Through Chegg, Amazon, and other similar websites, you can rent used books for cheaper prices for the semester. Not only is renting cheaper, but it also allows you to save on storage space over the summer since you don’t have to worry about lugging home stacks of heavy books. You can also purchase e-book versions on Amazon available on Kindle for significantly lower prices. Not only will you save up on storage space, but you’ll also get to keep the book since you’ll be purchasing it. This could be particularly useful if next semester starts out online.

Facebook

Both Columbia and Barnard have Facebook groups in which students can sell clothes, furniture, and textbooks they don’t need anymore. Book sales usually increase toward the start and end of the semester, so you should join the groups before school starts to take advantage of the bargain prices. Moreover, if you are in search of a textbook, don’t hesitate to ask in the Facebook group—you never know who would be willing to give or sell it to you!
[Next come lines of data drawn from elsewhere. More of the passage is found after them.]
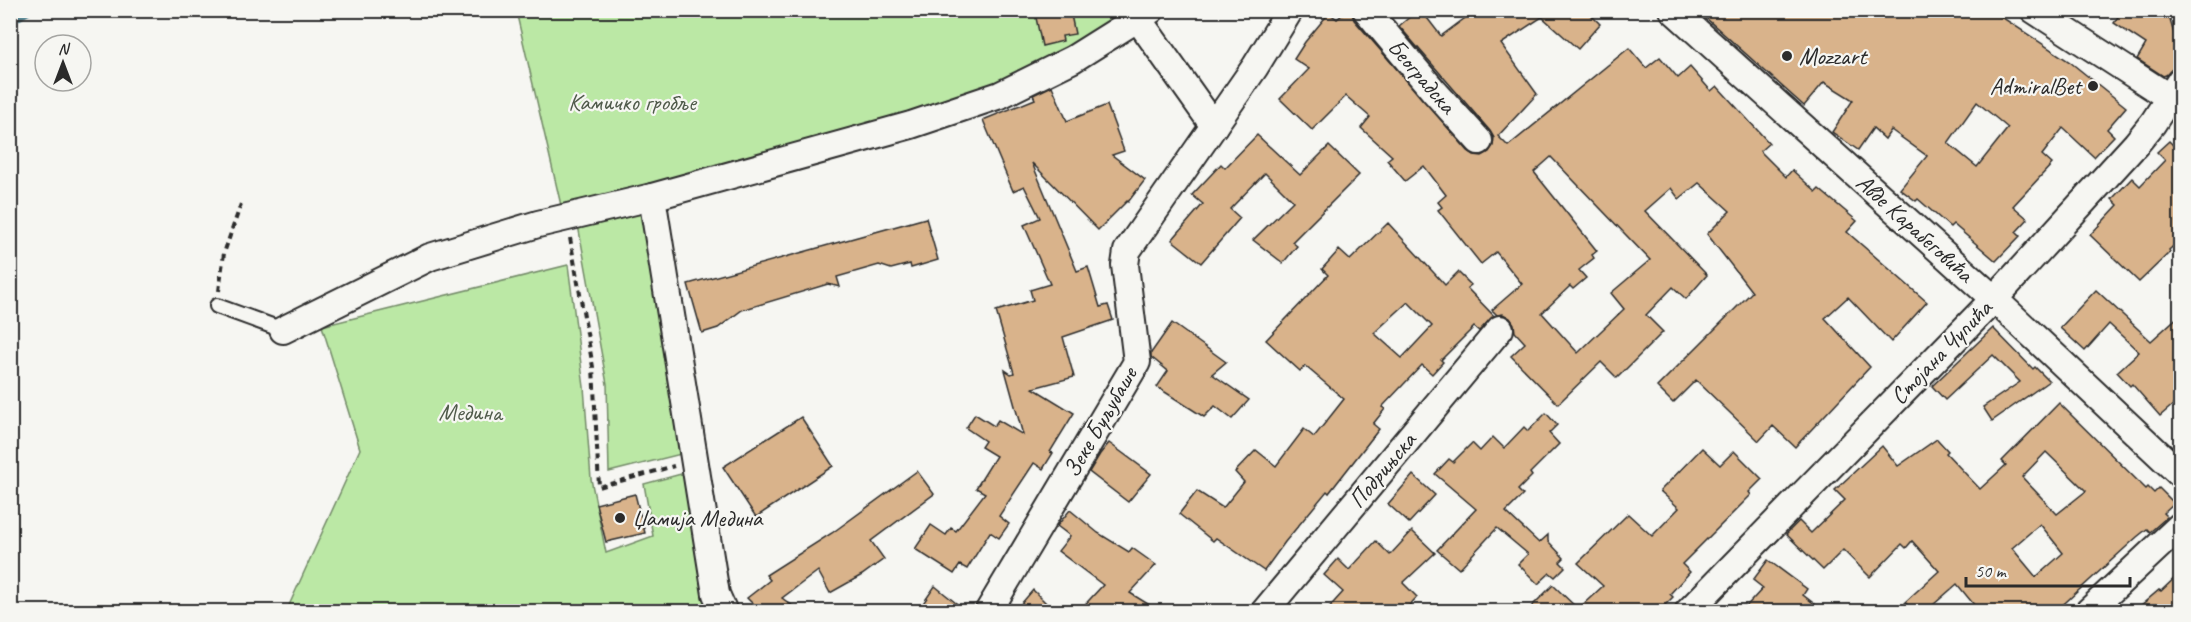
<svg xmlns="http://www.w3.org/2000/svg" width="2191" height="622" font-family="Caveat,sans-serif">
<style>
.green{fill:#bbe8a5;stroke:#738a68;stroke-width:1.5}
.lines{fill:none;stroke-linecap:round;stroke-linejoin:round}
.stream{stroke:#5f8d99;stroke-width:7}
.building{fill:#d9b38b;stroke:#2b2b2b;stroke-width:1.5;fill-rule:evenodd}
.lane-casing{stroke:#2b2b2b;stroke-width:18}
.street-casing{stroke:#2b2b2b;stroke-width:30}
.path{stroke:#2b2b2b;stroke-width:4;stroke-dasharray:6 4.5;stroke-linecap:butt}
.lane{stroke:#f6f6f2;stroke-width:14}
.street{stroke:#f6f6f2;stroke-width:26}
.poi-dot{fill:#2b2b2b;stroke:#f6f6f2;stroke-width:2}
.labels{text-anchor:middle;stroke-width:4.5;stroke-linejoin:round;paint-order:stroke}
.poi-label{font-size:24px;fill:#2b2b2b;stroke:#f6f6f2;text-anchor:start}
.street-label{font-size:24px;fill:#2b2b2b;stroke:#f6f6f2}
.park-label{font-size:24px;fill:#4f5a4a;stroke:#f6f6f2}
</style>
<rect width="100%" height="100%" fill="#f6f6f2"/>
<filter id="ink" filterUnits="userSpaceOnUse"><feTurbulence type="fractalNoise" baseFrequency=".0167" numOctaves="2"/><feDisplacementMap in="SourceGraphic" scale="12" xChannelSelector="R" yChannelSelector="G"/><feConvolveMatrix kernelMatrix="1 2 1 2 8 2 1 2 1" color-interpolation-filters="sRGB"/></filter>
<g filter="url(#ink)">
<g class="green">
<polygon points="516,11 1144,11 1007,84 563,214"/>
<polygon points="654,209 693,451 609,472 607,384 578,225"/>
<polygon points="568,265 584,387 591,479 606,553 653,536 644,484 696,470 724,611 286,612 360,449 322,326"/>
</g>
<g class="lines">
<polyline class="stream" points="10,22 31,10"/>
</g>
<g class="building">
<polygon points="1048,10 1070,10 1075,34 1062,36 1063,41 1042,46 1035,13"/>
<path d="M1348 10H1351L1354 20 1468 151 1474 155 1482 156 1489 152 1493 146 1494 138 1490 131 1399 26 1418 10H1421L1441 36 1476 10H1586L1600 24 1578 49 1542 17 1501 44 1537 94 1498 136 1508 146 1629 48 1646 68 1660 57 1678 78 1690 67 1711 91 1717 86 1769 143 1760 151 1786 177 1792 170 1816 192 1819 189 1857 221 1847 232 1927 302 1891 342 1848 297 1825 318 1870 367 1795 447 1773 426 1759 441 1696 380 1673 403 1657 387 1752 292 1707 234 1730 211 1699 183 1679 199 1671 188 1645 211 1707 275 1686 299 1673 287 1646 315 1663 332 1617 378 1601 362 1558 404 1511 356 1525 343 1515 332 1514 324 1510 318 1503 314 1497 315 1492 310 1522 284 1496 252 1481 264 1438 210 1442 207 1438 202 1446 195 1424 166 1405 181 1387 160 1392 156 1361 128 1370 117 1346 96 1312 130 1280 99 1309 69 1294 59 1305 42 1329 13 1337 19ZM1551 157 1650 260 1611 293 1624 309 1578 353 1542 313 1570 286 1573 289 1586 278 1579 270 1594 258 1592 255 1597 251 1534 172Z"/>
<path d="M1697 10H1991L2070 62 2126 107 2107 129 2114 136 2094 157 2063 128 2042 155 2052 164 2013 206 2028 219 2016 232 2020 236 1996 261 1953 224 1950 227 1918 199 1916 201 1900 189 1927 156 1891 130 1885 139 1873 128 1858 150 1832 132 1853 100 1824 82 1804 106ZM1977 102 2008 128 1977 167 1948 143Z"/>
<polygon points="2122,10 2167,10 2181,57 2175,67 2166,75 2163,76 2137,59 2146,44 2114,23"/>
<polygon points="1052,86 1067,121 1107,105 1124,151 1112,155 1145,180 1128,202 1127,201 1098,230 1032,163 1077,271 1088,267 1100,307 1108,305 1113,320 1063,337 1074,377 1033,388 1074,413 1050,452 1053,453 1043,469 1034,463 999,516 1009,524 999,538 990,532 967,569 960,565 954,574 915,549 931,525 946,535 951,528 956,531 985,493 976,488 996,456 981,447 985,441 966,428 975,414 994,426 998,420 1023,435 1005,370 1011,374 1014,373 996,311 1033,300 1030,290 1050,284 1024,225 1040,218 1024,186 1013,191 983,120 1035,99 1033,95"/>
<polygon points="1257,135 1300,175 1329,146 1359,175 1292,242 1297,246 1283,263 1253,240 1293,201 1265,173 1230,209 1240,218 1201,263 1172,240 1203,204 1192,195 1221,164 1225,168"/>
<polygon points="2169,141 2176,148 2181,144 2181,239 2169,250 2170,252 2139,282 2090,235 2118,205 2112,199 2132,178 2140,186 2165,160 2157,152"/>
<polygon points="926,218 938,260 911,268 910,264 891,269 879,265 837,277 840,287 828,284 742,310 718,328 702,333 688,284"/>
<path d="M1388 223 1445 285 1458 272 1471 285 1467 288 1494 316 1479 331 1474 327 1441 360 1443 362 1432 374 1422 365 1382 407 1385 409 1373 424 1379 429 1329 493 1327 491 1285 542 1264 571 1216 538 1213 541 1179 514 1197 491 1223 508 1244 482 1235 472 1256 450 1276 466 1304 429 1314 437 1344 399 1305 366 1300 371 1266 340 1328 275 1322 269 1339 250 1350 260ZM1408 302 1432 326 1402 358 1374 333Z"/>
<polygon points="2096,290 2151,341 2181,314 2181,398 2160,416 2132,384 2130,386 2117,372 2139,352 2109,324 2085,351 2060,328"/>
<polygon points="1172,323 1226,362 1212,374 1249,400 1232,419 1215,406 1204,417 1157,387 1168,371 1151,357 1151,353"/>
<polygon points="1993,328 2033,369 2035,367 2049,381 1992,421 1983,407 2020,382 1993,355 1945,400 1932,386"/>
<path d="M2059 403 2146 489 2148 487 2154 493 2159 488 2174 503 2163 513 2167 517 2150 532 2147 529 2137 537 2055 612H1980L1957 584 1925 612H1913L1905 602 1939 571 1912 541 1906 548 1902 544 1870 577 1843 550 1823 570 1786 534 1799 521 1811 533 1845 500 1835 490 1882 446 1898 466 1937 439 1948 451 1946 453 1980 489 2006 465 2002 461ZM2046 452 2086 491 2057 514 2022 477ZM2040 524 2063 553 2036 577 2012 548Z"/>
<polygon points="1546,413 1557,425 1549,433 1559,444 1530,473 1532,476 1518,490 1523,495 1506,512 1539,543 1548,535 1548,541 1564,558 1560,562 1565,567 1555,577 1550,573 1538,584 1518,564 1528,554 1497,528 1459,569 1437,550 1476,509 1435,474 1449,459 1453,462 1472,443 1480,451 1493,437 1504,448 1524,427 1528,431"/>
<polygon points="801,417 833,466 756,517 723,467"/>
<polygon points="1109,443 1151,474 1128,502 1089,472 1100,454"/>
<polygon points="1702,448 1720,465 1734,451 1762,479 1749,492 1751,495 1682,564 1690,572 1670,594 1673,597 1658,612 1526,612 1553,585 1578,609 1603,586 1578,563 1628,514 1652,536 1679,508 1660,491"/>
<polygon points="917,471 934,494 871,541 884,559 862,575 830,593 818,571 782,598 801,612 761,612 747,598 770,580 766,575 832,533"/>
<polygon points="1413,475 1435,495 1409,523 1388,504"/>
<polygon points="635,494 645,533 606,542 596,504"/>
<polygon points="1070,510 1098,533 1129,552 1132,548 1156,565 1130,593 1161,612 1078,612 1103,585 1058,551 1070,536 1057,526"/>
<polygon points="1412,531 1435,553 1403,583 1417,597 1403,612 1325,612 1343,592 1324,575 1338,559 1349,570 1376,541 1390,555"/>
<polygon points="1768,560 1807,589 1803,595 1825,612 1741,612 1763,588 1753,580"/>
<polygon points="2181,572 2181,612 2133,612 2159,590 2161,591"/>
<polygon points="935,586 967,612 917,612"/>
<polygon points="1033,590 1055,612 1014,612"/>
</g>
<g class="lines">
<defs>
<polyline id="lane" points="217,306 283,330"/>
<g id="street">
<polyline points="1366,10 1433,90 1479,141"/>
<polyline points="1673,10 1994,299 2180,474"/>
<polyline points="2034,10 2170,98"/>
<polyline points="1138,19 1214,126"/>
<polyline points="652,197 716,594 724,612"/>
<polyline points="283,330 430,257 538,224 652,197 911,125 1000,95 1073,59 1151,10"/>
<polyline points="988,612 1137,362 1125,265 1127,251 1255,67 1290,10"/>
<polyline points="1264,612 1500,329"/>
<polyline points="1688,612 1994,299 2136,144 2153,123 2180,81"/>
<polyline points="2088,612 2180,526"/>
</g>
</defs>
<use href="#lane" class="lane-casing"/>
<use href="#street" class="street-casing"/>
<g class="path">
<polyline points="570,238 593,367 599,487 674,466"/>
<polyline points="219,291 224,253 242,201"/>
</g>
<use href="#lane" class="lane"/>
<use href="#street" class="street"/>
</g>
</g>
<g class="poi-dot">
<circle cx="1787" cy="56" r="6"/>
<circle cx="2093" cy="86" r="6"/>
<circle cx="620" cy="518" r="6"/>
</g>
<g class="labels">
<g class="poi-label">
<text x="1799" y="64">Mozzart</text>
<text x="2081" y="94" text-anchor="end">AdmiralBet</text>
<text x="632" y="526">Џамија Медина</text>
</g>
<g class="street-label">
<text transform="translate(1422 76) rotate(49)" y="8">Београдска</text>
<text transform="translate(1915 228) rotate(42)" y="8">Авде Карабеговића</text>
<text transform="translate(1941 352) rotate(-46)" y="8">Стојана Чупића</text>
<text transform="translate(1100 422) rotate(-60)" y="8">Зеке Буљубаше</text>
<text transform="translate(1382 470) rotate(-50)" y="8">Подрињска</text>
</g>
<g class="park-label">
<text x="632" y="110">Камичко гробље</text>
<text x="470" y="420">Медина</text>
</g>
</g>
<rect width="2191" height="622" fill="none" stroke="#f6f6f2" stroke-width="36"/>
<rect x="18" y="18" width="2155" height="586" fill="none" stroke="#2b2b2b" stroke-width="2" filter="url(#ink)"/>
<g transform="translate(63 63)"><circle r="28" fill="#f6f6f2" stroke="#a5a5a2" stroke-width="1.5"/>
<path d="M0-4.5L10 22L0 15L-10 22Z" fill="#2b2b2b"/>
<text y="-9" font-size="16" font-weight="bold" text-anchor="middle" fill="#2b2b2b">N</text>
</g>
<path d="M1966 577v9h164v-9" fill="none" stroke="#2b2b2b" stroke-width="3"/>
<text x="1975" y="577" font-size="18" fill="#2b2b2b" stroke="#f6f6f2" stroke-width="4.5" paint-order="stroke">50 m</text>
</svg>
Finally, we also recommend holding off on buying textbooks until you get the full, updated syllabus, or emailing your professor to ask if you’ll be using all the books listed on CourseWorks. Sometimes, you’ll end up buying a book that the professor mentions once throughout the semester and wasting the money you could have used on something else. You can also ask students who have taken your classes whether they recommend getting all the textbooks. Just make sure to double-check with the syllabus and professor before buying!